Aus dem Leben eines Bergsteigers

A passage describing the river Soca


The source of Soca Die Soca rauschte so nahe an uns vorbei und lärmte so gewaltig, daß wir uns untereinander kaum verständlich machen konnten. Und unter ihrem lebendigen, bald wild aufspringenden und hoch emporstiegenden, bald gedämpfter abschwächenden Rauschen zog ein ununterbrochenes, immer gleiches, tiefes Summen und Dröhnen wie ein urgewaltiger Grundton, der nicht aus den springenden und stürzenden Wassern zu kommen schien, sondern aus den erbebenden Felsen ihres Untergrundes. Das ist der große Grundton, der ohne Unterlaß durch die ganze Trenta zieht. Man hört ihn nicht nur, man fühlt seine langen und schweren Schwingungen, und legt man das Ohr an die Erde, so wird man körperlich erfaßt und erschüttert. Es ist ein von fabelhaften Baßregistern gehaltener Orgelpunkt, der, in der tiefsten Lage einherschreitend, das Wassergebrause des ganzen Tales trägt und, unter tosenden Harmonienfolgen ohne Ende fortgeführt, durch die Bergjahrhunderte erdröhnt. Kein Sterblicher kann es sich ausdenken, wann und wie seine Lösung und sein befreiender Schluß je kommen werden.

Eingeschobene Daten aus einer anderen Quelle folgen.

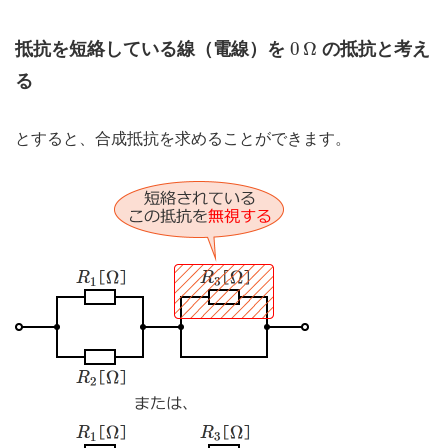
0
Ω
0
Ω
抵抗を短絡している線（電線）を
の抵抗と考え
る
とすると、合成抵抗を求めることができます。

Wer ihn jemals gehört hat, dem zieht er durch die Seele, denkt er an das Tal zurück, und kommt er nach einem Menschenalter wieder, so empfängt er ihn in immer gleicher, urwüchsiger Kraft und bildet, als habe er seine machtvolle Arbeit eben erst begonnen, das Fundament für immer neue über ihn dahinströmende, in elementarer Herrlichkeit aufrauschende Akkorde. Zur Zeit der Schneeschmelze bei Hochwasser rollt er wie Gottes Donner durch die Berge, er rüttelt an ihren Grundfesten und erhebt seine Stimme bis zu ihren höchsten Höhen. Man lauscht ihr mit verhaltenem Atem und beugt sich ergriffen und im innersten erschauernd vor der Kraft und Grösse der in der Natur waltenden Mächte.